Rossticus said:
Thread Rollup:
https://threadreaderapp.com/thread/1699084153596379373.html
Gordo14 said:
Really good thread
Bret Devereaux @BretDevereaux
Ancient & military historian specializing in the Roman economy and military. PhD @UNChistory
Notice how any time Ukraine is experiencing anything less than full success, the 'realist' takes come out about how western support is cracking and we really all oughta just pack it up and give Putin what he wants? I don't think the analysis has really changed, though. 1/
It's still better for NATO interests if Russia's armed forces are bogged down in Ukraine than available for deployment elsewhere.
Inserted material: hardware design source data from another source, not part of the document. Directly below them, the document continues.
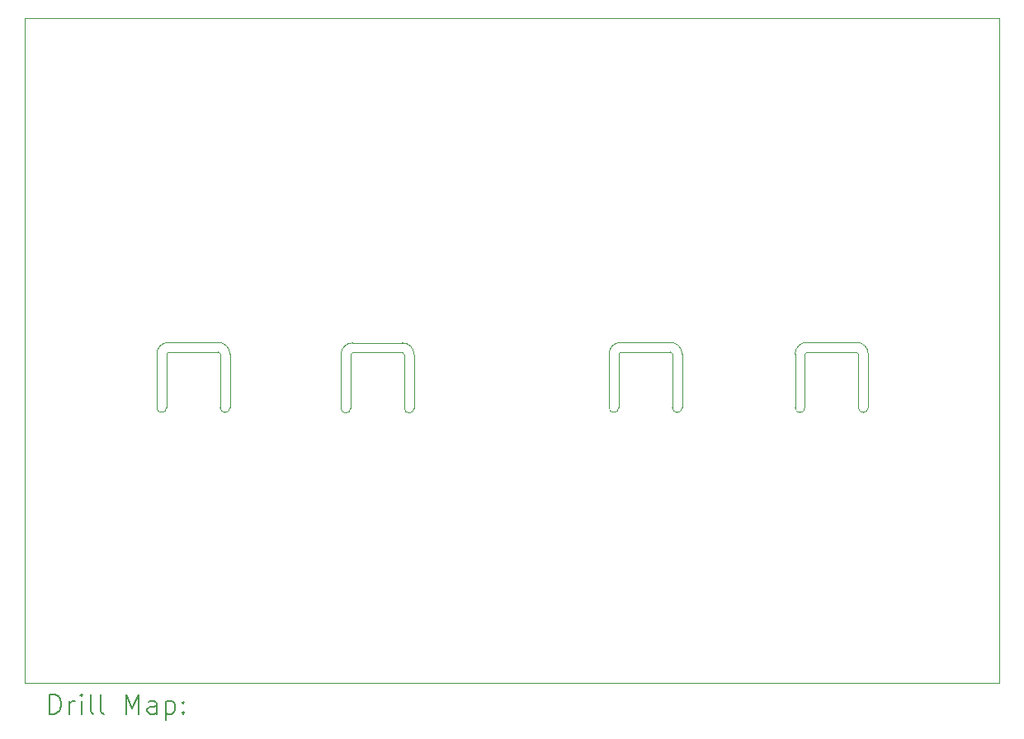
<source format=gbr>
%TF.GenerationSoftware,KiCad,Pcbnew,8.0.5*%
%TF.CreationDate,2025-03-13T20:37:12+01:00*%
%TF.ProjectId,esp32_blinds_controller,65737033-325f-4626-9c69-6e64735f636f,V0.2*%
%TF.SameCoordinates,Original*%
%TF.FileFunction,Drillmap*%
%TF.FilePolarity,Positive*%
%FSLAX45Y45*%
G04 Gerber Fmt 4.5, Leading zero omitted, Abs format (unit mm)*
G04 Created by KiCad (PCBNEW 8.0.5) date 2025-03-13 20:37:12*
%MOMM*%
%LPD*%
G01*
G04 APERTURE LIST*
%ADD10C,0.050000*%
%ADD11C,0.120000*%
%ADD12C,0.200000*%
G04 APERTURE END LIST*
D10*
X13990000Y-9644853D02*
G75*
G02*
X14109997Y-9764853I0J-119997D01*
G01*
X16740000Y-9640000D02*
G75*
G02*
X16860000Y-9760000I0J-120000D01*
G01*
X16860000Y-10310000D02*
G75*
G02*
X16760000Y-10310000I-50000J0D01*
G01*
X18770000Y-10310000D02*
X18770000Y-9760000D01*
X16110000Y-10310000D02*
X16110000Y-9760000D01*
X13460000Y-10314853D02*
X13460000Y-9764853D01*
X12220000Y-10310000D02*
G75*
G02*
X12120000Y-10310000I-50000J0D01*
G01*
X12220000Y-10310000D02*
X12220000Y-9760000D01*
X13480000Y-9644853D02*
X13990000Y-9644853D01*
X16230000Y-9740000D02*
X16740000Y-9740000D01*
X14110000Y-10314853D02*
X14110000Y-9764853D01*
X18120000Y-10310000D02*
G75*
G02*
X18020000Y-10310000I-50000J0D01*
G01*
X12100000Y-9640000D02*
G75*
G02*
X12220000Y-9760000I0J-120000D01*
G01*
X18140000Y-9740000D02*
X18650000Y-9740000D01*
X16210000Y-9760000D02*
G75*
G02*
X16230000Y-9740000I20000J0D01*
G01*
X13360000Y-9764853D02*
G75*
G02*
X13480000Y-9644850I120000J3D01*
G01*
X12120000Y-10310000D02*
X12120000Y-9760000D01*
X18770000Y-10310000D02*
G75*
G02*
X18670000Y-10310000I-50000J0D01*
G01*
X11590000Y-9740000D02*
X12100000Y-9740000D01*
X11570000Y-10310000D02*
X11570000Y-9760000D01*
X16740000Y-9740000D02*
G75*
G02*
X16760000Y-9760000I0J-20000D01*
G01*
X14110000Y-10314853D02*
G75*
G02*
X14010000Y-10314853I-50000J0D01*
G01*
X18670000Y-10310000D02*
X18670000Y-9760000D01*
X18020000Y-9760000D02*
G75*
G02*
X18140000Y-9640000I120000J0D01*
G01*
X13480000Y-9744853D02*
X13990000Y-9744853D01*
X18120000Y-9760000D02*
G75*
G02*
X18140000Y-9740000I20000J0D01*
G01*
X18650000Y-9740000D02*
G75*
G02*
X18670000Y-9760000I0J-20000D01*
G01*
X16210000Y-10310000D02*
G75*
G02*
X16110000Y-10310000I-50000J0D01*
G01*
X13990000Y-9744853D02*
G75*
G02*
X14009997Y-9764853I0J-19997D01*
G01*
X11570000Y-10310000D02*
G75*
G02*
X11470000Y-10310000I-50000J0D01*
G01*
X18650000Y-9640000D02*
G75*
G02*
X18770000Y-9760000I0J-120000D01*
G01*
X18020000Y-10310000D02*
X18020000Y-9760000D01*
X16210000Y-10310000D02*
X16210000Y-9760000D01*
X13460000Y-9764853D02*
G75*
G02*
X13480000Y-9744850I20000J3D01*
G01*
X11590000Y-9640000D02*
X12100000Y-9640000D01*
X12100000Y-9740000D02*
G75*
G02*
X12120000Y-9760000I0J-20000D01*
G01*
X14010000Y-10314853D02*
X14010000Y-9764853D01*
X18120000Y-10310000D02*
X18120000Y-9760000D01*
X11470000Y-10310000D02*
X11470000Y-9760000D01*
X16860000Y-10310000D02*
X16860000Y-9760000D01*
X16230000Y-9640000D02*
X16740000Y-9640000D01*
X16760000Y-10310000D02*
X16760000Y-9760000D01*
X16110000Y-9760000D02*
G75*
G02*
X16230000Y-9640000I120000J0D01*
G01*
X13460000Y-10314853D02*
G75*
G02*
X13360000Y-10314853I-50000J0D01*
G01*
X18140000Y-9640000D02*
X18650000Y-9640000D01*
X11570000Y-9760000D02*
G75*
G02*
X11590000Y-9740000I20000J0D01*
G01*
X11470000Y-9760000D02*
G75*
G02*
X11590000Y-9640000I120000J0D01*
G01*
X13360000Y-10314853D02*
X13360000Y-9764853D01*
D11*
X10117500Y-6312000D02*
X10117500Y-13137000D01*
X10117500Y-13137000D02*
X20117500Y-13137000D01*
X20117500Y-6312000D02*
X10117500Y-6312000D01*
X20117500Y-13137000D02*
X20117500Y-6312000D01*
D12*
X10372277Y-13454484D02*
X10372277Y-13254484D01*
X10372277Y-13254484D02*
X10419896Y-13254484D01*
X10419896Y-13254484D02*
X10448467Y-13264008D01*
X10448467Y-13264008D02*
X10467515Y-13283055D01*
X10467515Y-13283055D02*
X10477039Y-13302103D01*
X10477039Y-13302103D02*
X10486563Y-13340198D01*
X10486563Y-13340198D02*
X10486563Y-13368769D01*
X10486563Y-13368769D02*
X10477039Y-13406865D01*
X10477039Y-13406865D02*
X10467515Y-13425912D01*
X10467515Y-13425912D02*
X10448467Y-13444960D01*
X10448467Y-13444960D02*
X10419896Y-13454484D01*
X10419896Y-13454484D02*
X10372277Y-13454484D01*
X10572277Y-13454484D02*
X10572277Y-13321150D01*
X10572277Y-13359246D02*
X10581801Y-13340198D01*
X10581801Y-13340198D02*
X10591324Y-13330674D01*
X10591324Y-13330674D02*
X10610372Y-13321150D01*
X10610372Y-13321150D02*
X10629420Y-13321150D01*
X10696086Y-13454484D02*
X10696086Y-13321150D01*
X10696086Y-13254484D02*
X10686563Y-13264008D01*
X10686563Y-13264008D02*
X10696086Y-13273531D01*
X10696086Y-13273531D02*
X10705610Y-13264008D01*
X10705610Y-13264008D02*
X10696086Y-13254484D01*
X10696086Y-13254484D02*
X10696086Y-13273531D01*
X10819896Y-13454484D02*
X10800848Y-13444960D01*
X10800848Y-13444960D02*
X10791324Y-13425912D01*
X10791324Y-13425912D02*
X10791324Y-13254484D01*
X10924658Y-13454484D02*
X10905610Y-13444960D01*
X10905610Y-13444960D02*
X10896086Y-13425912D01*
X10896086Y-13425912D02*
X10896086Y-13254484D01*
X11153229Y-13454484D02*
X11153229Y-13254484D01*
X11153229Y-13254484D02*
X11219896Y-13397341D01*
X11219896Y-13397341D02*
X11286562Y-13254484D01*
X11286562Y-13254484D02*
X11286562Y-13454484D01*
X11467515Y-13454484D02*
X11467515Y-13349722D01*
X11467515Y-13349722D02*
X11457991Y-13330674D01*
X11457991Y-13330674D02*
X11438943Y-13321150D01*
X11438943Y-13321150D02*
X11400848Y-13321150D01*
X11400848Y-13321150D02*
X11381801Y-13330674D01*
X11467515Y-13444960D02*
X11448467Y-13454484D01*
X11448467Y-13454484D02*
X11400848Y-13454484D01*
X11400848Y-13454484D02*
X11381801Y-13444960D01*
X11381801Y-13444960D02*
X11372277Y-13425912D01*
X11372277Y-13425912D02*
X11372277Y-13406865D01*
X11372277Y-13406865D02*
X11381801Y-13387817D01*
X11381801Y-13387817D02*
X11400848Y-13378293D01*
X11400848Y-13378293D02*
X11448467Y-13378293D01*
X11448467Y-13378293D02*
X11467515Y-13368769D01*
X11562753Y-13321150D02*
X11562753Y-13521150D01*
X11562753Y-13330674D02*
X11581801Y-13321150D01*
X11581801Y-13321150D02*
X11619896Y-13321150D01*
X11619896Y-13321150D02*
X11638943Y-13330674D01*
X11638943Y-13330674D02*
X11648467Y-13340198D01*
X11648467Y-13340198D02*
X11657991Y-13359246D01*
X11657991Y-13359246D02*
X11657991Y-13416388D01*
X11657991Y-13416388D02*
X11648467Y-13435436D01*
X11648467Y-13435436D02*
X11638943Y-13444960D01*
X11638943Y-13444960D02*
X11619896Y-13454484D01*
X11619896Y-13454484D02*
X11581801Y-13454484D01*
X11581801Y-13454484D02*
X11562753Y-13444960D01*
X11743705Y-13435436D02*
X11753229Y-13444960D01*
X11753229Y-13444960D02*
X11743705Y-13454484D01*
X11743705Y-13454484D02*
X11734182Y-13444960D01*
X11734182Y-13444960D02*
X11743705Y-13435436D01*
X11743705Y-13435436D02*
X11743705Y-13454484D01*
X11743705Y-13330674D02*
X11753229Y-13340198D01*
X11753229Y-13340198D02*
X11743705Y-13349722D01*
X11743705Y-13349722D02*
X11734182Y-13340198D01*
X11734182Y-13340198D02*
X11743705Y-13330674D01*
X11743705Y-13330674D02*
X11743705Y-13349722D01*
M02*

</source>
It's still cheaper to supply Ukraine with the weapons they need than to divert resources to deal with an unencumbered Russia. 2/
It's still in the interests of the USA to signal determination through action here; there are arguments about if credibility travels or not, but I will note the Taiwanese certainly think it does (
https://nytimes.com/2023/05/30/us/politics/taiwan-ambassador-ukraine-china.html) and I am inclined to believe them. 3/
It would still be very bad for our interests if Russia was allowed to revise the status quo which says that international borders may not be redrawn by force. And the cost of supporting Ukraine is still small compared to the overall cost of our security infrastructure. 4/
And of course it is still the case that global American preeminence is substantially dependent on the United States' self-presentation as the defender of democracy and of liberal democracies, so it would be a blow to American soft power not to do that here. 5/
None of that calculus has changed. And meanwhile the Ukrainian people and their elected leaders retain the will and determination to continue to resist Russian aggression. If that changes, we can have a discussion, but right now they want victory as much as peace. 6/
Does that mean we shouldn't be looking at de-escalation and war-termination scenarios? Of course not. War is bad. But because of our interest calculus, the bar for acceptable war termination scenarios right now is pretty damn high. As it should be! 7/
A lot of these "I was for it, but only so long as it was easy" takes seem to have fundamentally misunderstood what kind of war this was always going to be. Back in Feb. of 2022 the consensus I saw was that outcomes ranged from "long insurgency" to "long conventional war." 8/
That was what I put in writing as my best assessment of the western consensus here (
https://acoup.blog/2022/02/25/miscellanea-understanding-the-war-in-ukraine/) on Feb 25th. And on that assessment, we are basically on the leading edge of "best case outcomes for Ukraine" right now. 9/
In short, there is not a lot of actual realism in these 'realist' takes. To be blunt, I think a proper realist analysis, one focused on interests, would conclude that it is in NATO's interest to twist the knife in Putin's self-inflicted wound as sharply as possible. 10/
Instead, what I think we're seeing is efforts by folks to smuggle back into the discussion priors which were fatally undermined by the course of the war to date under the label of 'realism.'
And that's not realism - that's an ideological commitment masquerading as realism. /end.
I should add one thing, which is the argument that the other economic costs (mostly energy costs) to the West are too high. Those costs are baked in. Russian gas isn't coming back to Europe. That cost is as sunk as the Moskva and so doesn't figure in peace analysis.